- _What you should do_: Begin at the line below that holds "44: (509, 143, 4.59)" and end at the line that holds "28: (687, 82, 4.18)", transcribing each line exactly and skipping any picture.

- _Records_:
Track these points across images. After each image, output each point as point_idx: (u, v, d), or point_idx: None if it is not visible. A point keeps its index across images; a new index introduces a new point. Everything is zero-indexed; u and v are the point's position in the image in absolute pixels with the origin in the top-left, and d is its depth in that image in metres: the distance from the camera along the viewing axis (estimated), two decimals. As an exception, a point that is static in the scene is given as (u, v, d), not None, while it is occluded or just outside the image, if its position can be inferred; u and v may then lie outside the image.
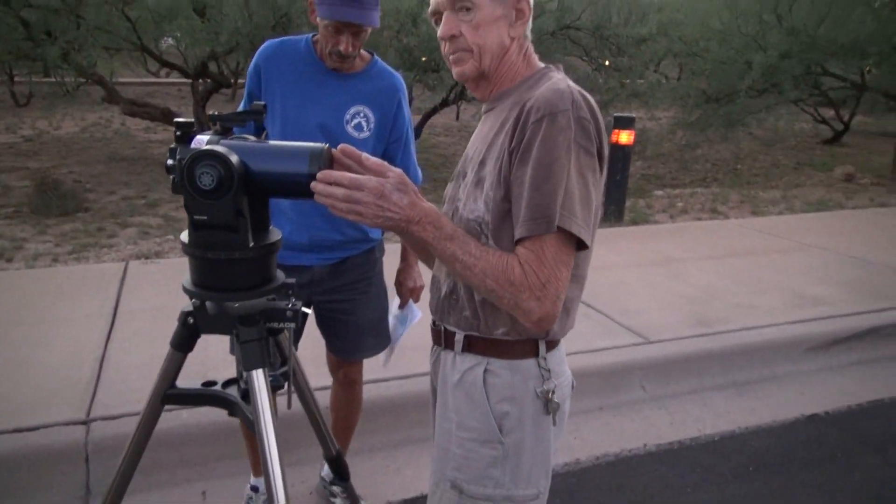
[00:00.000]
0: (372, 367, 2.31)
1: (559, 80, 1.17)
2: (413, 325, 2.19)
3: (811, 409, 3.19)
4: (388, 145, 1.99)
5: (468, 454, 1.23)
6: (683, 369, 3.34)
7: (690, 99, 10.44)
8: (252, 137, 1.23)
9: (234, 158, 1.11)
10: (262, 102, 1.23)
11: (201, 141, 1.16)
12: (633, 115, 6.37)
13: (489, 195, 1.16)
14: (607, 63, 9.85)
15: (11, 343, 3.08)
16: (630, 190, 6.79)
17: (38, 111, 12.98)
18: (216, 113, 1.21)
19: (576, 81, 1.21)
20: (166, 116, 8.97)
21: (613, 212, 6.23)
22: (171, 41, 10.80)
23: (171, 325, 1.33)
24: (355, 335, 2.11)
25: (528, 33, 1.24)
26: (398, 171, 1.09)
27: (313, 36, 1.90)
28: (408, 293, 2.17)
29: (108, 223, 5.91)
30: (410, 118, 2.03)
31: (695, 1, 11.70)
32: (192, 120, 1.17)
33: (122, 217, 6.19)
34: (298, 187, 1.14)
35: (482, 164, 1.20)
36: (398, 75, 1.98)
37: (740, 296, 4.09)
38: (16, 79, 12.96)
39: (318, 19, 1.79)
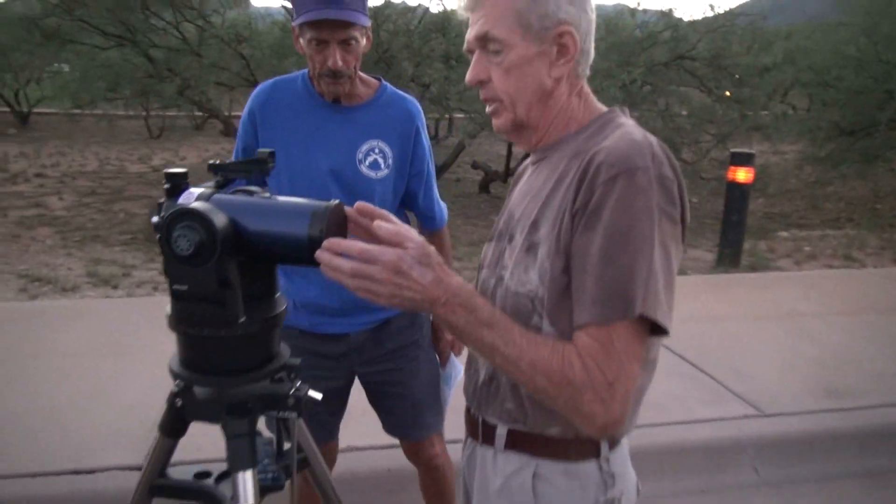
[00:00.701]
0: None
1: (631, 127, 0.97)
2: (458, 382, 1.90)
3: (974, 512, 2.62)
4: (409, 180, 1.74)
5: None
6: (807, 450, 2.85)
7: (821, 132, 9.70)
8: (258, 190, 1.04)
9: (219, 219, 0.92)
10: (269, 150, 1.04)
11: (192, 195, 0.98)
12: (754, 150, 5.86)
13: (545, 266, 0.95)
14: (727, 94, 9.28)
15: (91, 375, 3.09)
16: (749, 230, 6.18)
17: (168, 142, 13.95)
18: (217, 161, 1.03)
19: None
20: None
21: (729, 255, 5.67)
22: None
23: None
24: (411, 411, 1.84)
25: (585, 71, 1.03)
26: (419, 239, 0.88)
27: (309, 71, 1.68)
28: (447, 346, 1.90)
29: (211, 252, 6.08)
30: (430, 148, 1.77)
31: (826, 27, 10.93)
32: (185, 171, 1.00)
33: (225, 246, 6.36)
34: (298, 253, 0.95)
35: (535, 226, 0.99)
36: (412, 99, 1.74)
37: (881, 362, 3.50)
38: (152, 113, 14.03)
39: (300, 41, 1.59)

---

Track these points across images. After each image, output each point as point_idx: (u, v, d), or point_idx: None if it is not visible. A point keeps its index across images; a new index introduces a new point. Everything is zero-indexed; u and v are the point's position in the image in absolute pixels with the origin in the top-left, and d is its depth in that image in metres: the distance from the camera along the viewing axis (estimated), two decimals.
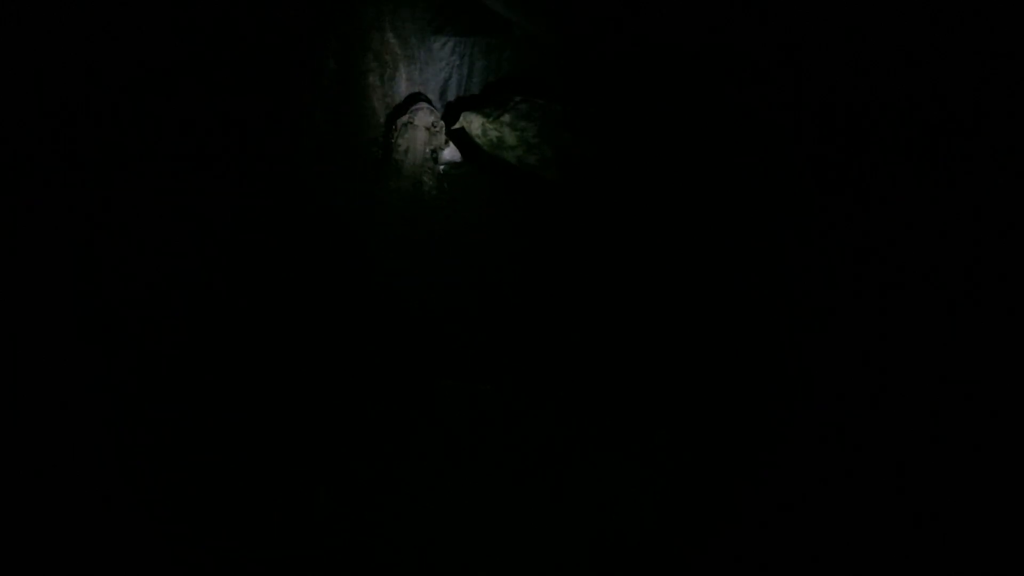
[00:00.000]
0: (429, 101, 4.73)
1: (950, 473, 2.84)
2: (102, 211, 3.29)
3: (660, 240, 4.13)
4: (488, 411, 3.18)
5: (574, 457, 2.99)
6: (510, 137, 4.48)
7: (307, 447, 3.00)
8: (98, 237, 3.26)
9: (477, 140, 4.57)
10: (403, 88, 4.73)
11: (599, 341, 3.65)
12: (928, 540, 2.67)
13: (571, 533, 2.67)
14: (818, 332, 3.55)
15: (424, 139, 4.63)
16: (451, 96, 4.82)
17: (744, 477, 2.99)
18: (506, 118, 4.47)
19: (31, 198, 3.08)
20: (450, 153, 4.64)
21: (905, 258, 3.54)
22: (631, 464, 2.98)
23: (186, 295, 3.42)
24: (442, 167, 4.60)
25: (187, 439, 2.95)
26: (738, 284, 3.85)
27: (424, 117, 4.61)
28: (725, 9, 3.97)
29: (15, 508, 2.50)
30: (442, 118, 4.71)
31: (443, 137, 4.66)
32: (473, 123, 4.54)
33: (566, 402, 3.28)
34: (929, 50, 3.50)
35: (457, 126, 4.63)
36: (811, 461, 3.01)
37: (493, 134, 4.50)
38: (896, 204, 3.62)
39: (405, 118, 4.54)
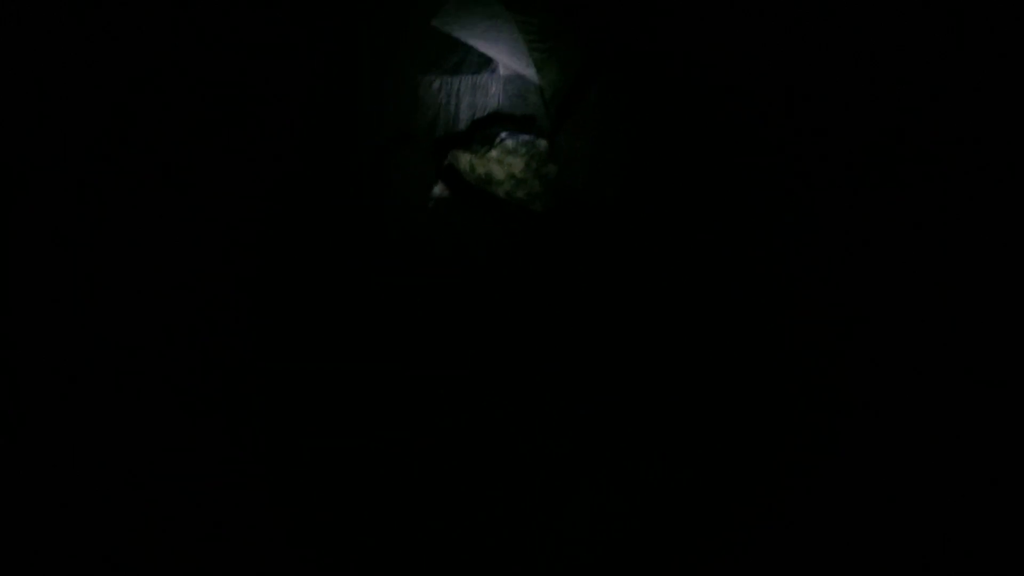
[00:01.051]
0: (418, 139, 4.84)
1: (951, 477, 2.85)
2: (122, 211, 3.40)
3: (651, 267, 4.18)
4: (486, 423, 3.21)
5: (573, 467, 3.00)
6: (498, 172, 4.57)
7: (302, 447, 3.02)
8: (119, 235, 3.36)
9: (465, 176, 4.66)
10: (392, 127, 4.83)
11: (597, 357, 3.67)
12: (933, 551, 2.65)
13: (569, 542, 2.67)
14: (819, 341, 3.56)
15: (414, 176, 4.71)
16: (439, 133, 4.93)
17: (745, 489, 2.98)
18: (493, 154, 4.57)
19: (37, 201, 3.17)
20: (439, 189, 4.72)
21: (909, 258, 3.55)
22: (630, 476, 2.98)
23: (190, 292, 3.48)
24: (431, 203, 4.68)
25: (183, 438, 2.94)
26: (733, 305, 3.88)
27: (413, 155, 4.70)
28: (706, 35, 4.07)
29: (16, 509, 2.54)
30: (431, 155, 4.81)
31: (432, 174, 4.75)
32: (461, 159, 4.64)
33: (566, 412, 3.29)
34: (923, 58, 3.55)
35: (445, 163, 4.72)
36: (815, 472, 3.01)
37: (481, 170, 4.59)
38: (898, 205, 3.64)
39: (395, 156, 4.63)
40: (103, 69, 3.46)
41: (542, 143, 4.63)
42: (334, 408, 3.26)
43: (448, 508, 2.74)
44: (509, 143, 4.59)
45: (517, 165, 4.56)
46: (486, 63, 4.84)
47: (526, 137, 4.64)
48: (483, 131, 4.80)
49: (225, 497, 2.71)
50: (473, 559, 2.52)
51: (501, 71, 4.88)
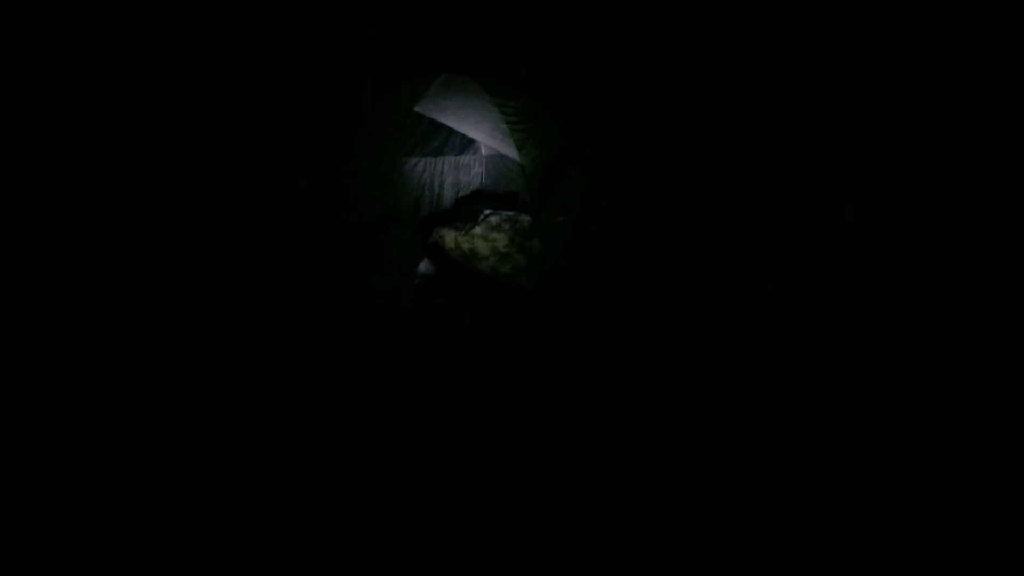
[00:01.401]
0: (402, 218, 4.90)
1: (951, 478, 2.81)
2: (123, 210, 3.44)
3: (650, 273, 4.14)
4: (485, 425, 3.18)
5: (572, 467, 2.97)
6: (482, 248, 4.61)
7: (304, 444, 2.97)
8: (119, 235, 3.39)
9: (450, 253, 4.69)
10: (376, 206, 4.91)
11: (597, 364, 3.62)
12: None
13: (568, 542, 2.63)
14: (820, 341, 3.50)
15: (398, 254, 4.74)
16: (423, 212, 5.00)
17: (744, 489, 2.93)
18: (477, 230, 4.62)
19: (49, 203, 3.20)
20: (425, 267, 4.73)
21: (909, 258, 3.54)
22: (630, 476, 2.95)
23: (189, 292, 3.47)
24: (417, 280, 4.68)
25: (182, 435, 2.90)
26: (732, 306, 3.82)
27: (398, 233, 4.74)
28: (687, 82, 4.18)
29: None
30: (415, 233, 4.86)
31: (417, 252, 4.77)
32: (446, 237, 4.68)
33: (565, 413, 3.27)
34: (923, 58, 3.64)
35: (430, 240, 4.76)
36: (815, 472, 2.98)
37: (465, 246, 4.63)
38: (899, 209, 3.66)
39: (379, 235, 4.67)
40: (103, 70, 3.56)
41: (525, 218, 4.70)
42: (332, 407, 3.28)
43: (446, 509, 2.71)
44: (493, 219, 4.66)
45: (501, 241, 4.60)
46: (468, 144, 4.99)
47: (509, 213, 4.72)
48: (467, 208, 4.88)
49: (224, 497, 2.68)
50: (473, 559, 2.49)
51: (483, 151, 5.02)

- _Answer below_:
44: (509, 143, 4.59)
45: (517, 165, 4.56)
46: (486, 63, 4.84)
47: (526, 137, 4.64)
48: (483, 131, 4.80)
49: (225, 497, 2.71)
50: (473, 559, 2.52)
51: (501, 71, 4.88)
[00:01.401]
0: (402, 218, 4.90)
1: (951, 478, 2.81)
2: (123, 210, 3.44)
3: (650, 273, 4.14)
4: (485, 425, 3.18)
5: (572, 467, 2.97)
6: (482, 248, 4.61)
7: (304, 444, 2.97)
8: (119, 235, 3.39)
9: (450, 253, 4.69)
10: (376, 206, 4.91)
11: (597, 364, 3.62)
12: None
13: (568, 542, 2.63)
14: (820, 341, 3.50)
15: (398, 254, 4.74)
16: (423, 212, 5.00)
17: (744, 489, 2.93)
18: (477, 230, 4.62)
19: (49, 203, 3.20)
20: (425, 267, 4.73)
21: (909, 258, 3.54)
22: (630, 476, 2.95)
23: (189, 292, 3.47)
24: (417, 280, 4.68)
25: (182, 435, 2.90)
26: (732, 306, 3.82)
27: (398, 233, 4.74)
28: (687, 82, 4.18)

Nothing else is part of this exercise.